Snyder Family Band, |
(Mountain Roads, 2011)
The Snyder Family Band, based in Lexington, N.C., comes out of the venerable institution of performing musical families. The first such to achieve fame in America, the Hutchinson Family, sang temperance and anti-slavery anthems in the mid-19th century. If the term had existed then, the Hutchinsons would have been called pop stars. Historians of early recorded country music honor such revered and influential family ensembles as the Carters and the Stonemans.
Out of that broad tradition, the Snyders do some singing, but mostly they're here for the picking. Seven of the 13 cuts are instrumentals, and it's here that this gifted family shines. The Snyders are parents Bud and Laine and children Zeb (16 at the time of recording), Samantha (12), and -- on the last cut -- Owen (5).
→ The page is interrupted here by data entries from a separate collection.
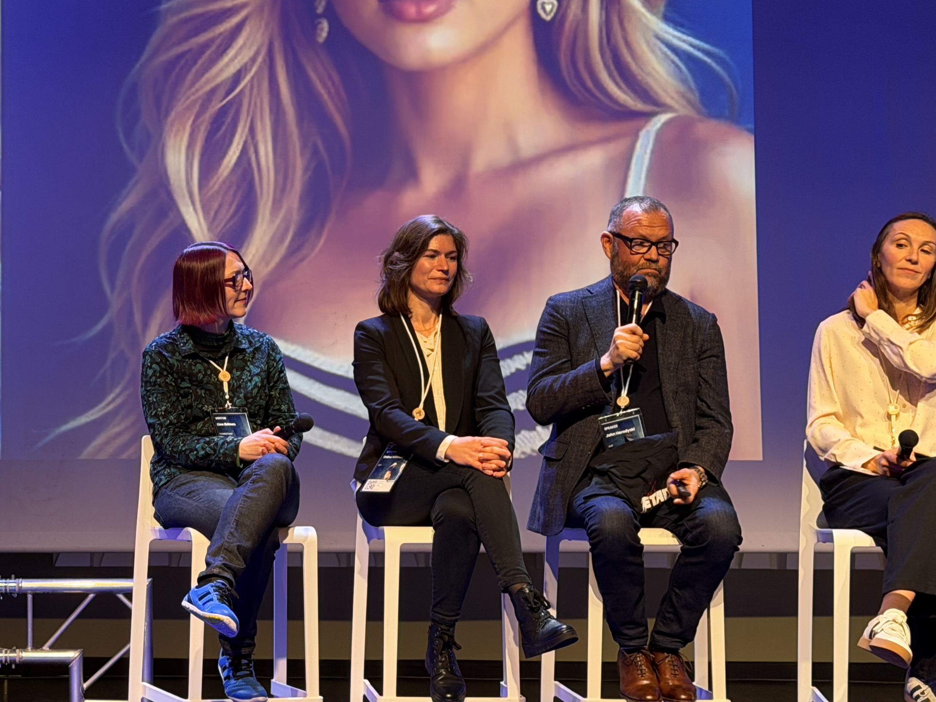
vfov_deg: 16.6
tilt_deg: +0.4
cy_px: 398
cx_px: 131
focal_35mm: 89
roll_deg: +0.2
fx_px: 2406
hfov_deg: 21.6
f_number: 1.78
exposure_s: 1/50
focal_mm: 6.76
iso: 125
There is nothing wrong with the singing, though the voices of the younger Snyders are still young and finding their way. Samantha's fiddling and Zeb's flat-picking are startlingly mature, however. Hearing the instrumentals (e.g., the especially lovely "I am a Pilgrim") without knowing anything about who was responsible for them, few listeners would be able to detect that the players are, well, kids.
Their first album, Comin' on Strong (which I reviewed in this space on 12 June 2010), was better than anybody had a right to expect. Stages, as the title implies even as it evokes images of performance stages, captures the Snyders at their next stage of growth, not so much a radical departure as a satisfying deepening of their sound. Though they work the bluegrass circuit, theirs is no bluegrass act. To start with, there's no banjo, and for another, there are no bluegrass harmonies or rhythms. One does hear the influence of neo-trad folk artists like Doc Watson, Norman Blake and the late John Hartford. Here and there, elements of Irish music bubble to the surface.
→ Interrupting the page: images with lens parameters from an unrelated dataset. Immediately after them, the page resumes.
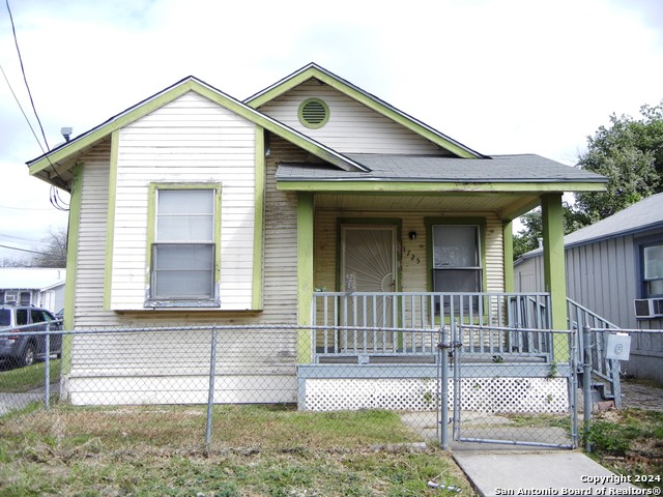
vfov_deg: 46.8
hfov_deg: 60.0
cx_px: 332
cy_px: 248
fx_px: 575
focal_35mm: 30
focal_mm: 5.4
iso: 160
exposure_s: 1/806
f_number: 3.5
The Snyders are focused, most of all, on melody and tone. They're unmistakably a contemporary band, but also a charmingly old-fashioned one, using the venerable acoustic stringband template to improvise on traditional (or tradition-like) tunes and themes while bringing them forward into our time. You could say the Snyder Family Band is a work in progress, but even if true, that gives them insufficient credit. At every stage along the way, the act feels surprisingly formed and always worth seeking out. Since Stages presumably isn't the family's last, one anticipates happily what is to come.